一つ気付いたことは、フックマンにはとりとめて強大な力……少年漫画風に言えば戦闘能力を持っていないことだった。だがそれはエイコが語った、一瞬にしてガラスを摺りガラスに変えたという速度と精密動作性と噛み合わない。ここまでにキクコと明智が倒したフックマンはあくまでも人間の範疇に収まる身体能力で、二人を殺すという使命はあるがどこか迷いのある足取りで向かってきていたのだ。そんな相手ならば怪殴丸で殺害するのは造作もないことだ。
「反応はあといくつある?」
「どんどん増えている……。というより、おそらくフックマンの人数に上限はないのだと思います。この夜が明けるまで、この場所でイチャつくカップルは必ず殺す。その現象が姿を持たせた使徒がフックマンであり、今までに殺してきたフックマンは……なんというか、呪いのコアではないのだと思います」
「人が死のうが天使が死のうが、それを創造した神は死なない。そういうことか」
明智の中に仮説はある。そしておそらくこの仮説が実証されれば、今後こういったご当地の呪いは効率的に素因数分解され、最小の力で制御が可能になるだろう。
「タイムリミットは近いぞ」
スマホを見ると日付を既に跨いでいる。夜明けになれば今年のフックマン退治は未遂に終わる。そして気休めを言わないのであれば、来年の今頃には既にシキミは死んでいる可能性も高い。
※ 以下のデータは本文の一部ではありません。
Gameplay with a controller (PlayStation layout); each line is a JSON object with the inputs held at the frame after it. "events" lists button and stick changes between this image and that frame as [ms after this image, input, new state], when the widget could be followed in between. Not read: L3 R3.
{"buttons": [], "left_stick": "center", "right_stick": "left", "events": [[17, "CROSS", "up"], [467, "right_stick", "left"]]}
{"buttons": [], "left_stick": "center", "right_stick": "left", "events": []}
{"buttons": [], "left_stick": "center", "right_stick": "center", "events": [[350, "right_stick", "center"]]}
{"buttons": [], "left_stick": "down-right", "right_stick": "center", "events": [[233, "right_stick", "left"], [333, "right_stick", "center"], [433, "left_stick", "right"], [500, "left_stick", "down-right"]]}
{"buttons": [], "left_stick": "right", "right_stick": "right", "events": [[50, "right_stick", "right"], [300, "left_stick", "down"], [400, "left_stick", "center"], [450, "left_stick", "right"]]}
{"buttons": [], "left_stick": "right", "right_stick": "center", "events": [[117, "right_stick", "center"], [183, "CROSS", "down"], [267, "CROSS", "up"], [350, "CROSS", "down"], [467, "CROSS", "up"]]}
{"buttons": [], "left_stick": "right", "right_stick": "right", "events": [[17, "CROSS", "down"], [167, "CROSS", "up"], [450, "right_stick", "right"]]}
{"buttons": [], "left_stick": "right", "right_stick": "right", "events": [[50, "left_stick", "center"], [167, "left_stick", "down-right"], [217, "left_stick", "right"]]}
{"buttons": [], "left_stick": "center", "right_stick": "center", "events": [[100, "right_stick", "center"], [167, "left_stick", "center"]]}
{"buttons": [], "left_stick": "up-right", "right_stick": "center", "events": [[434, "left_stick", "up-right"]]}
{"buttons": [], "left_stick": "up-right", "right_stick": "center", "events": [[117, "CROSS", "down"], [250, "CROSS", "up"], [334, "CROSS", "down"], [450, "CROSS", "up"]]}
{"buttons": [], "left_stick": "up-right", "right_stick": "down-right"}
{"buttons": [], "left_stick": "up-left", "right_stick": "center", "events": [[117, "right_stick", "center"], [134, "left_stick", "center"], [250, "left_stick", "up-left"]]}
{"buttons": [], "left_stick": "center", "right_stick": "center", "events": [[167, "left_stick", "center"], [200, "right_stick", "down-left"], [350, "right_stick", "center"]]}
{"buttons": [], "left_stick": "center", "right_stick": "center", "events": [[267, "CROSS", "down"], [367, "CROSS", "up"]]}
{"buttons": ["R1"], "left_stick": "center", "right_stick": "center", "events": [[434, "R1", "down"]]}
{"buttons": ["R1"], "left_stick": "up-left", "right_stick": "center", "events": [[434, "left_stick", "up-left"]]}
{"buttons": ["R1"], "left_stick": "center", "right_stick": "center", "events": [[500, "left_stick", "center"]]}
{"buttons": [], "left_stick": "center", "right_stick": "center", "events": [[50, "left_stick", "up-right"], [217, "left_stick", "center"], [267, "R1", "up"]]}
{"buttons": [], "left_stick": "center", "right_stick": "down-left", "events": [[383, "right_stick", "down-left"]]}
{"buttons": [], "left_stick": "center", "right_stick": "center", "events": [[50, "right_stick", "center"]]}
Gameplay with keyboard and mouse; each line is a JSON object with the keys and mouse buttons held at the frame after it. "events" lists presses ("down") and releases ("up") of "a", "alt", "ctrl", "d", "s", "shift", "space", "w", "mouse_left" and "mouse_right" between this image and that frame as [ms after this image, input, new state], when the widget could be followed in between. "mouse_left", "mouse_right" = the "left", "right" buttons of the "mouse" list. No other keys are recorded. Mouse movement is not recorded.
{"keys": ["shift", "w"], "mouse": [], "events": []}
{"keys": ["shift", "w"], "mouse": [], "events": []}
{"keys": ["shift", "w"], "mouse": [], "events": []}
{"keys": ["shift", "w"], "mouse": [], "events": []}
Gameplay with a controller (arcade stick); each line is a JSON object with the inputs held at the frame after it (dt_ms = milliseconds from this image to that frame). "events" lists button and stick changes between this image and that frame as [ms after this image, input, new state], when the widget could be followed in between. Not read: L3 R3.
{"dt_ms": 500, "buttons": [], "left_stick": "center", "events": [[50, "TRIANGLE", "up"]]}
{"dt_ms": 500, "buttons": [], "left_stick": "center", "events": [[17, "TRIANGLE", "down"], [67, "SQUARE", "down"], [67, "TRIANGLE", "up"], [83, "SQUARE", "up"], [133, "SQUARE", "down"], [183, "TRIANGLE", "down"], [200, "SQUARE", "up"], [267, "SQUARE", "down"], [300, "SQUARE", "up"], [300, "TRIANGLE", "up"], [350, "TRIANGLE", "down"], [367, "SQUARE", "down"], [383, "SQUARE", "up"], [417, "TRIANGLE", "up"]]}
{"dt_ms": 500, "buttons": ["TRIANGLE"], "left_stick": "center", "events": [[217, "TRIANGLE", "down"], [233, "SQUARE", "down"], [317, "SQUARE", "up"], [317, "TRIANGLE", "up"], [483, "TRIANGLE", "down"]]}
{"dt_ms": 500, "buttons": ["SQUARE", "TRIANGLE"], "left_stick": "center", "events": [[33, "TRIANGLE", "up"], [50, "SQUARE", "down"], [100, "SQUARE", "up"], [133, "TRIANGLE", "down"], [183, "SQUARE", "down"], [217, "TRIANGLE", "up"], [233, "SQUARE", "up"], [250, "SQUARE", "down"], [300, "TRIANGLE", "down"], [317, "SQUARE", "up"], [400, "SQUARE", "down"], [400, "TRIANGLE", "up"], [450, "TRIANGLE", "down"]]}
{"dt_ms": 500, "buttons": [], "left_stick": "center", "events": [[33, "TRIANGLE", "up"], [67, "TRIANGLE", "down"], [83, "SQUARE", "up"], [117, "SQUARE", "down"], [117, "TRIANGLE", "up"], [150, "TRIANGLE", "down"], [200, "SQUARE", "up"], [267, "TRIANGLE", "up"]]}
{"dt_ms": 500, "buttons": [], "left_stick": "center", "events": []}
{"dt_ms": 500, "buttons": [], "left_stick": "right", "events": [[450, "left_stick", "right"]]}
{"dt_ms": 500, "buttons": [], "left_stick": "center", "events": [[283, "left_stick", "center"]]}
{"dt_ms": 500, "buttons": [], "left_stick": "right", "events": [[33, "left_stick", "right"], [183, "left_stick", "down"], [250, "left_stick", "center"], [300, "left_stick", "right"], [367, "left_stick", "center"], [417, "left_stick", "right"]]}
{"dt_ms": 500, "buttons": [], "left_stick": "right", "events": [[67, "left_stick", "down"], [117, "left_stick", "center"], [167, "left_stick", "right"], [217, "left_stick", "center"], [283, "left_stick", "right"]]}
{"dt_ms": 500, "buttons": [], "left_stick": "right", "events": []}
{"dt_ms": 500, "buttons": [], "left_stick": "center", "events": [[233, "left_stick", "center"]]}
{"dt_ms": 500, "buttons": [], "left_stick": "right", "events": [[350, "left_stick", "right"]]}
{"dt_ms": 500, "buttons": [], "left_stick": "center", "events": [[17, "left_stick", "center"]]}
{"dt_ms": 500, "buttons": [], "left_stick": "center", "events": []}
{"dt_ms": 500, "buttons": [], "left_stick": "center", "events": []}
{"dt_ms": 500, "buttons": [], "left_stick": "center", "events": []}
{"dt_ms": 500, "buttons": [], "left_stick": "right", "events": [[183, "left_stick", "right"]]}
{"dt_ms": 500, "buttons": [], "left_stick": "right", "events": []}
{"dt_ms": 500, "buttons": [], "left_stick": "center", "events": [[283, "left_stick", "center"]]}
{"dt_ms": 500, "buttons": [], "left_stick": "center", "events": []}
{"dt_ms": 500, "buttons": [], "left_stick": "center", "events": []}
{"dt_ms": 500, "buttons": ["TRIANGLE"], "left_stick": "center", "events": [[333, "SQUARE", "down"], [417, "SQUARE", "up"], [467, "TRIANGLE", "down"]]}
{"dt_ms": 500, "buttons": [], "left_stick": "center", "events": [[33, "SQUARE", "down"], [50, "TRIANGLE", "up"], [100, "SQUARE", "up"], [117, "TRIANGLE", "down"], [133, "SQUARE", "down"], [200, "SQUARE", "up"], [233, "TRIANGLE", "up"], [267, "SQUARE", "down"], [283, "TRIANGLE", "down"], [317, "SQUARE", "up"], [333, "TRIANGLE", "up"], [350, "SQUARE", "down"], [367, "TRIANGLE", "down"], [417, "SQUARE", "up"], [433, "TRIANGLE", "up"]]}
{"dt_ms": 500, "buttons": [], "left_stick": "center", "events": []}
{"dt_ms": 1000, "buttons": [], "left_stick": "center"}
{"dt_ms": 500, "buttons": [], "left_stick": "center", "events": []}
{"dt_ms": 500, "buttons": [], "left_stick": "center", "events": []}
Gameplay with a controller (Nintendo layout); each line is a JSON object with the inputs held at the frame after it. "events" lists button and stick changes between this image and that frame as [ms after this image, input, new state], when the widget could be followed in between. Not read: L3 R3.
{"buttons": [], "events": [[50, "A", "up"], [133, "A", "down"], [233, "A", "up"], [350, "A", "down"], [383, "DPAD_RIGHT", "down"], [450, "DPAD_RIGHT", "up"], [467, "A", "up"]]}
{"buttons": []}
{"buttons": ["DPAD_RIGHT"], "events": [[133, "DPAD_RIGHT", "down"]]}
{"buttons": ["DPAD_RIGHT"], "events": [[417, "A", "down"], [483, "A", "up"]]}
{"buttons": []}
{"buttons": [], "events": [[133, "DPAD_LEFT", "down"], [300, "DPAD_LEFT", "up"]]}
加えてスマホの電池が切れれば明智は天使長ミカエルの化身としてどころか、一人の人間としても甚だ無力になり下がる。スマホ依存症は深刻だ。
「シキミさんの向かった村の位置はわかるんですよね? 合流しましょう」
「そうだな。だがどうやって? この森の中を歩くのか? フックマンが無数に潜む森を」
「それしかないですよ」
「いや、手段はある。このフックマンのテリトリーでは、フックマンの出現以外にもう一つ不可解な現象が起きるのだ。さぁ、考えてみてくれ」
明智はキクコに課題を出した。この女性は……。考えることを放棄している。三人で行動していてもシキミか明智が判断したことに従えばいいと思っているし、自分は怪殴丸のトリガーを引いていればいいと考えている。シキミは呪いを解けなければあと一年の命だ。その後に残されたキクコは、シキミがいなくなった後はどう行動するつもりだ? 明智はキクコと永劫バディを組む気はない。だからこそ自分で考えることが必要なのだ。
「わかりません」
「だから考えてみようと言っているのだ。ヒントを出そう。フックマンの犠牲となるものは?」
「車の中でイチャつくカップル……ですか?」
実に簡単な問いだが、自分で考えねばならないとわかった途端にキクコは石橋を叩いて渡るようにおっかなびっくりで消極的に言葉を紡ぐようになった。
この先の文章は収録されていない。